◆ Try it ◆
Below are the records. Gather each line that holds "pitch".

----

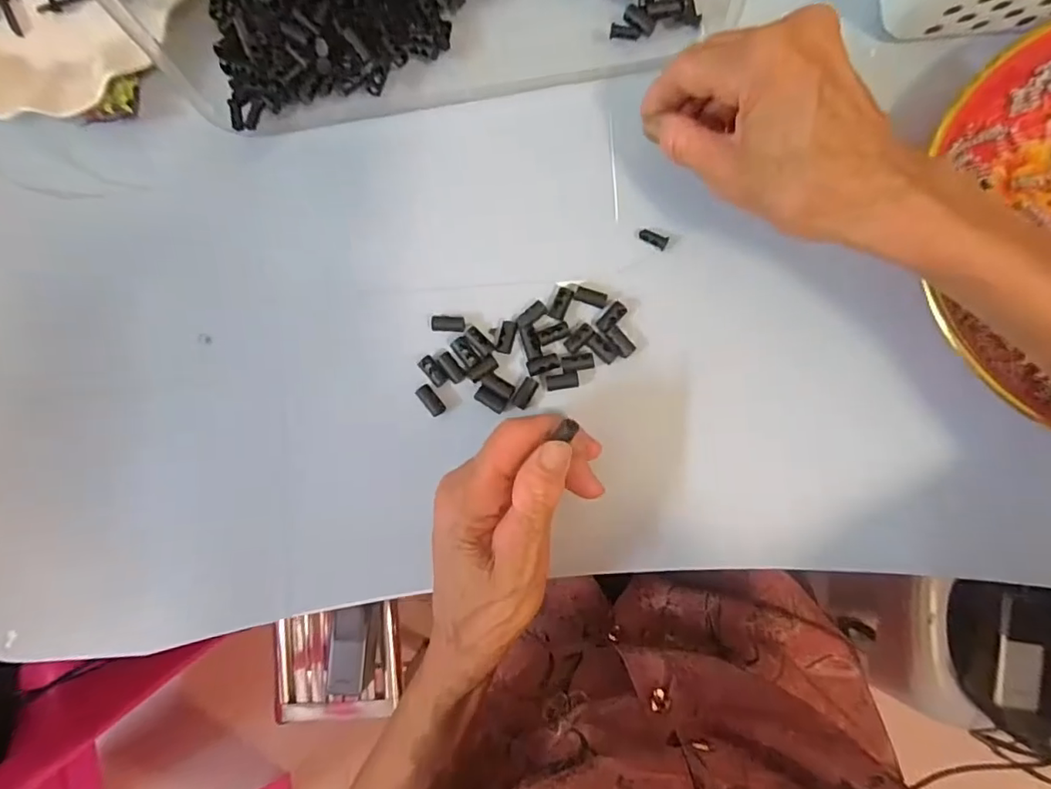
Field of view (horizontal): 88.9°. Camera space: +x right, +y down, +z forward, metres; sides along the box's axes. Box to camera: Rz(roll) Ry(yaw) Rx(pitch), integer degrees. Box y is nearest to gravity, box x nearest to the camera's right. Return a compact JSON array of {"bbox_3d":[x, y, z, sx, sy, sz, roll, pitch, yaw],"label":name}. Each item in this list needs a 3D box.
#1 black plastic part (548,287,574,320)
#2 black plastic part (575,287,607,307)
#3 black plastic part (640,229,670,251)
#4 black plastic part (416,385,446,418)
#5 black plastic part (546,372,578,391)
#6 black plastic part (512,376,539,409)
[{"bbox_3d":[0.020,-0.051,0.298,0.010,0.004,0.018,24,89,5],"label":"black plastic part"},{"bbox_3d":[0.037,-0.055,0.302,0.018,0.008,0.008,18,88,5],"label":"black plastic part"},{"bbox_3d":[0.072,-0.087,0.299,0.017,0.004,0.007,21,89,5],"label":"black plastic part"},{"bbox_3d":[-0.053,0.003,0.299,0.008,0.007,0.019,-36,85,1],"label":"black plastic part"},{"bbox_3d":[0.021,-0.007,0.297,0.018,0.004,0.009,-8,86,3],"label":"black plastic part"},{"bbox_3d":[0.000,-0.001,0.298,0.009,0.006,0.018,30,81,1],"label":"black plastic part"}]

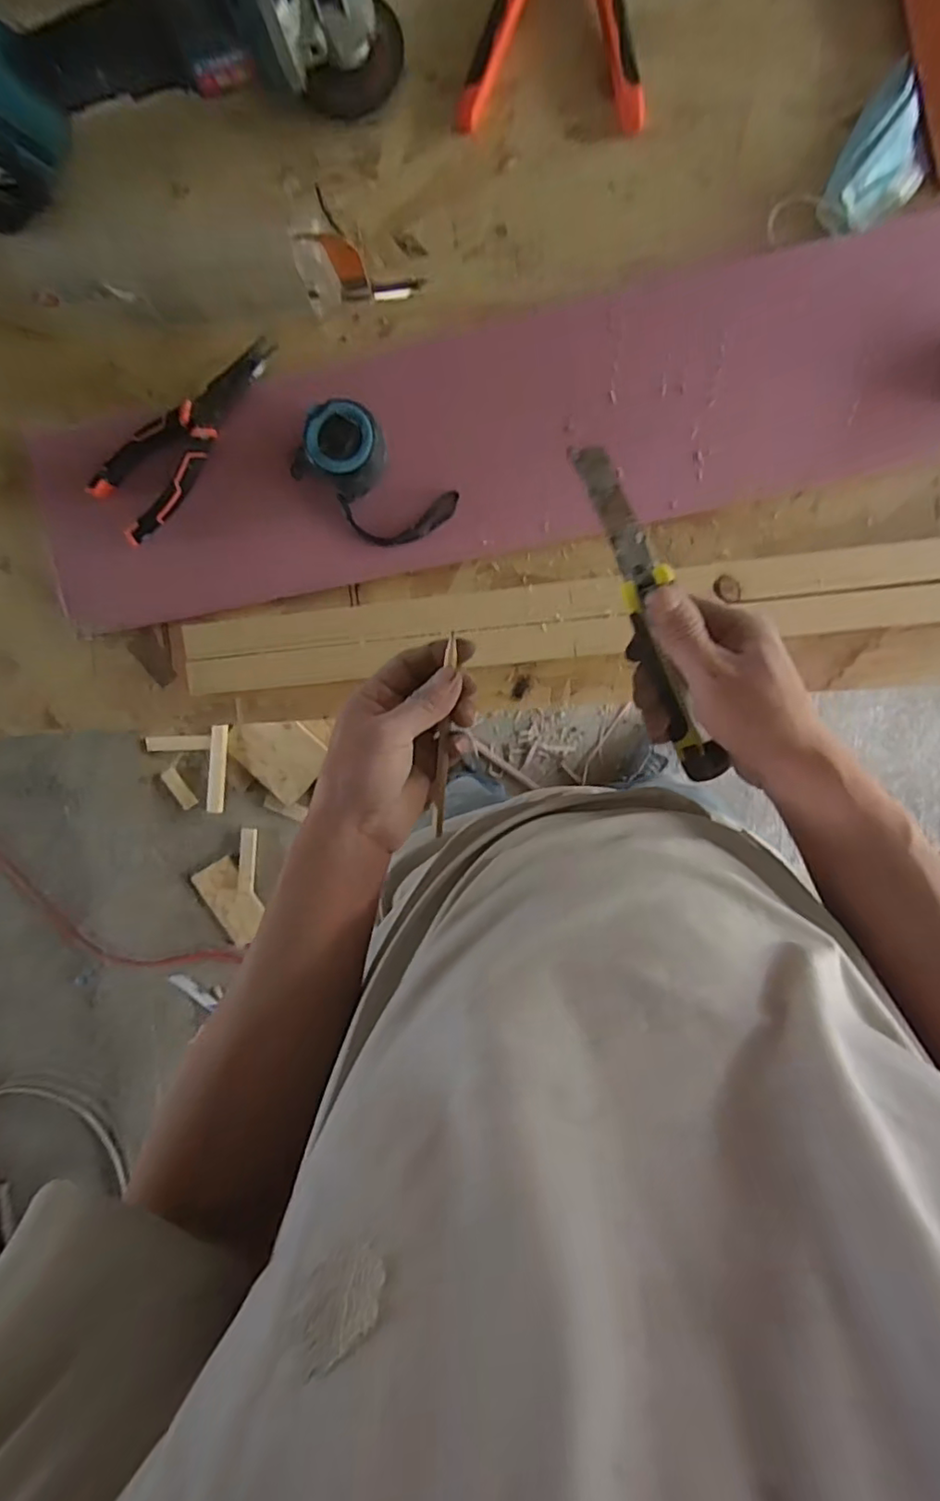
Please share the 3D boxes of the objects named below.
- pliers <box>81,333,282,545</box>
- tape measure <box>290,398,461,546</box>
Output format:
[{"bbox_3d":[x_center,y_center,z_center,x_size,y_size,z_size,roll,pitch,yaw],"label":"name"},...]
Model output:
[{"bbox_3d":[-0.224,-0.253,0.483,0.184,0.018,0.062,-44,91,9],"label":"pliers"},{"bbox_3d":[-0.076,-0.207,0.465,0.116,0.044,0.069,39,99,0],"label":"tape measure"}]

----

◆ Exercise result ◆
Field of view (horizontal): 88.9°. Camera space: +x right, +y down, +z forward, metres; sides along the box's axes. Box to camera: Rz(roll) Ry(yaw) Rx(pitch), integer degrees. Box y is nearest to gravity, box x nearest to the camera's right. Return a compact JSON array of {"bbox_3d":[x, y, z, sx, sy, sz, roll, pitch, yaw],"label":name}. Each item in this list needs a 3D box.
[{"bbox_3d":[x_center,y_center,z_center,x_size,y_size,z_size,roll,pitch,yaw],"label":"name"},...]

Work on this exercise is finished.